Task description: Output the material below verbatim, character for character, starting with its first line and stopping after the line that contains "We are migrating CKEditor is". Include both of those lines and nothing past them.

Material to process:
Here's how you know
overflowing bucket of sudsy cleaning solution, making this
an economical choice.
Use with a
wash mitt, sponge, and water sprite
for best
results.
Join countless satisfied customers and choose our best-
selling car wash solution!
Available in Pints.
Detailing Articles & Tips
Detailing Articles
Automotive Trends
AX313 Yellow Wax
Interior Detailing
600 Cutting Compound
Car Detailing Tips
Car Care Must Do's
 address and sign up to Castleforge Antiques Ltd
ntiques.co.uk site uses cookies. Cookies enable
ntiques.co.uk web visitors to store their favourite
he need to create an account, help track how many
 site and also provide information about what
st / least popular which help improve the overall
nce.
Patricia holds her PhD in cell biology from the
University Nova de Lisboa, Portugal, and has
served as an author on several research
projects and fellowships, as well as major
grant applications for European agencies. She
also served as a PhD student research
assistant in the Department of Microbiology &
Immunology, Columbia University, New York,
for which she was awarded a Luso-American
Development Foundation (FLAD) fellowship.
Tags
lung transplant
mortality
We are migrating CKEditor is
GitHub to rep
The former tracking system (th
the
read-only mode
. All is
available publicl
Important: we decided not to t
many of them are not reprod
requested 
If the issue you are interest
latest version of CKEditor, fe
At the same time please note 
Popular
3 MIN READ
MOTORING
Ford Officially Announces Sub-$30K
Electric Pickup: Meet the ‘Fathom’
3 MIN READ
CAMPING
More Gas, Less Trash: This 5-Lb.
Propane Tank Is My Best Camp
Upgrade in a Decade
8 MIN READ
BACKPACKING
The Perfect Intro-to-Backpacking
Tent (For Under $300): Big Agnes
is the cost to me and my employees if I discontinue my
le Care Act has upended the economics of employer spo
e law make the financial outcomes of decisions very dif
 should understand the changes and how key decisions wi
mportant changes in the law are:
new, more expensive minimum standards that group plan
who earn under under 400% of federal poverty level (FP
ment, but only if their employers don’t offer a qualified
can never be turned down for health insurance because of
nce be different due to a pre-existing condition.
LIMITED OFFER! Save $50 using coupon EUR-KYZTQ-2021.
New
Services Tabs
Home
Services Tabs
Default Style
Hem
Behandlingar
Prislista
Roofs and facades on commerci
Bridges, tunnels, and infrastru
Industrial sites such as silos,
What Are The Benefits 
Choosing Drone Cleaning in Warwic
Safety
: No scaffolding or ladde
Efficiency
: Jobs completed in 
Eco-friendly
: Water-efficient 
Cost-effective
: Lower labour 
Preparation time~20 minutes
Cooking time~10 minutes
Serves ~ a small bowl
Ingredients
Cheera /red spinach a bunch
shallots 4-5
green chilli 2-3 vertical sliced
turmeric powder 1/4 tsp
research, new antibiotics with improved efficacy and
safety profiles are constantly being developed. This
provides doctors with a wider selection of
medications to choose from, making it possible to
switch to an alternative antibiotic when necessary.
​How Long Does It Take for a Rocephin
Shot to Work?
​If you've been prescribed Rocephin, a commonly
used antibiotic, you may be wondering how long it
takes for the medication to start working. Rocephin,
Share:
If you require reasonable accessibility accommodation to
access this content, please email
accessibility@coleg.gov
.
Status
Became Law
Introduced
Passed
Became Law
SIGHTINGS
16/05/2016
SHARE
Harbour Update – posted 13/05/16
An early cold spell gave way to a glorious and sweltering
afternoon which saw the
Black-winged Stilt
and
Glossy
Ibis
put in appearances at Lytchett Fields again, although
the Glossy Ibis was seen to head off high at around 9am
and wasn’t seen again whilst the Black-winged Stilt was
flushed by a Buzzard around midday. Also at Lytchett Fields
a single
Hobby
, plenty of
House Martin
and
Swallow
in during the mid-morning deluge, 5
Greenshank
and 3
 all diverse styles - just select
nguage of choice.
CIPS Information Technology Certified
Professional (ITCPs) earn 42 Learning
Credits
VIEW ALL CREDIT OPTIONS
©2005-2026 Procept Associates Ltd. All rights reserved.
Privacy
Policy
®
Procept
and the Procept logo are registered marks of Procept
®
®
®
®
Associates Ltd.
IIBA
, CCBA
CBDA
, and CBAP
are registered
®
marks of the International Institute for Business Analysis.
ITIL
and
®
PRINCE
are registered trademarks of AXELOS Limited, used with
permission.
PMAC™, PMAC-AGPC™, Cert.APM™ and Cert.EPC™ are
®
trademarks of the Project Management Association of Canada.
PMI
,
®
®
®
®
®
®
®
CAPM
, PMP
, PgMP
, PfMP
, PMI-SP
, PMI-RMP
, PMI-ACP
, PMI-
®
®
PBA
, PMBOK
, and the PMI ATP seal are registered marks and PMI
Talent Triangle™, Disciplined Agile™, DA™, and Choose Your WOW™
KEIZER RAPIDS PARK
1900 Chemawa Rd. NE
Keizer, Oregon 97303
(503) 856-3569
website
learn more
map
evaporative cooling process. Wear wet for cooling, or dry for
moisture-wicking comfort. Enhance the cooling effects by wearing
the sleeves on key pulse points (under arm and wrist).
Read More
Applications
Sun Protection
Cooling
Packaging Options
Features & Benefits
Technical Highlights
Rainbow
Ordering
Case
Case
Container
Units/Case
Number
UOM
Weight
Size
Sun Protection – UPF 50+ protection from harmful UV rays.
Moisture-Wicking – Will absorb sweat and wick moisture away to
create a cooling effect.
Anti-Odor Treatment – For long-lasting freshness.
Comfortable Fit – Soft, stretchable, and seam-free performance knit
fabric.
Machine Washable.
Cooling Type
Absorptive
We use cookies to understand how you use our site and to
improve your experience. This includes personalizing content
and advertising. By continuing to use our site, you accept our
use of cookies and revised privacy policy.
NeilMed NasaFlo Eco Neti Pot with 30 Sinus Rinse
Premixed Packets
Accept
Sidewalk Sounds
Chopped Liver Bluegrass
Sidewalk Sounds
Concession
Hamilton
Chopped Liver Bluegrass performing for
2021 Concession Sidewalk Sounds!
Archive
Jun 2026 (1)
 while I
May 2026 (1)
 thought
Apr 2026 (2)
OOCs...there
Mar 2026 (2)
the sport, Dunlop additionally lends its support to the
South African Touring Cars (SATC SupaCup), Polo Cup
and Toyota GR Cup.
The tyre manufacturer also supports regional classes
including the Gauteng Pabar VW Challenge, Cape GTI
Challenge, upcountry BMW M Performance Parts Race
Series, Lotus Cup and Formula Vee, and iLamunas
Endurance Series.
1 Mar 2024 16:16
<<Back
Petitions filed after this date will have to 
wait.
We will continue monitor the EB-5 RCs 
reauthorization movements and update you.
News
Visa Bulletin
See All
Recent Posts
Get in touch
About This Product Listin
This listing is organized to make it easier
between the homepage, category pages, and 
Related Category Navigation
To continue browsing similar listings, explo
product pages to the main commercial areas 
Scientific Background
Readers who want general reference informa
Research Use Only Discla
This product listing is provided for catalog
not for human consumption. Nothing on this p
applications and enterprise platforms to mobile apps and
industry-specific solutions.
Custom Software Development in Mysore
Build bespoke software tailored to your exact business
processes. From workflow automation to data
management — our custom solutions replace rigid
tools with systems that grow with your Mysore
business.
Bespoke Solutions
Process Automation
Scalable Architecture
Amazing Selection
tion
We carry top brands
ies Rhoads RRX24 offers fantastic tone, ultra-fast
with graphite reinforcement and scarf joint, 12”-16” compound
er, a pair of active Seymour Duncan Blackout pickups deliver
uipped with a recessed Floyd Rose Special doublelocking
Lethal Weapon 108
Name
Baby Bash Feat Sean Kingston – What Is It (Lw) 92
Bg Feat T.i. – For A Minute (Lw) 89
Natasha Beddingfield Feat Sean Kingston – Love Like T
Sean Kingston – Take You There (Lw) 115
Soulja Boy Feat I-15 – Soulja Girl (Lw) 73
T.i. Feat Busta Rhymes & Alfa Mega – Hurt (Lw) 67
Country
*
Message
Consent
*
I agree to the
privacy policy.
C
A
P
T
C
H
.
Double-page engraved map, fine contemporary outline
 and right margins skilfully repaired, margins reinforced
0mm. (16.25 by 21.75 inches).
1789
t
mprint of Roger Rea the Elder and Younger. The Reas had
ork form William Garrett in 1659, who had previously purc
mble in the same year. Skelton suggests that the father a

Written solution:
Here's how you know
overflowing bucket of sudsy cleaning solution, making this
an economical choice.
Use with a
wash mitt, sponge, and water sprite
for best
results.
Join countless satisfied customers and choose our best-
selling car wash solution!
Available in Pints.
Detailing Articles & Tips
Detailing Articles
Automotive Trends
AX313 Yellow Wax
Interior Detailing
600 Cutting Compound
Car Detailing Tips
Car Care Must Do's
 address and sign up to Castleforge Antiques Ltd
ntiques.co.uk site uses cookies. Cookies enable
ntiques.co.uk web visitors to store their favourite
he need to create an account, help track how many
 site and also provide information about what
st / least popular which help improve the overall
nce.
Patricia holds her PhD in cell biology from the
University Nova de Lisboa, Portugal, and has
served as an author on several research
projects and fellowships, as well as major
grant applications for European agencies. She
also served as a PhD student research
assistant in the Department of Microbiology &
Immunology, Columbia University, New York,
for which she was awarded a Luso-American
Development Foundation (FLAD) fellowship.
Tags
lung transplant
mortality
We are migrating CKEditor is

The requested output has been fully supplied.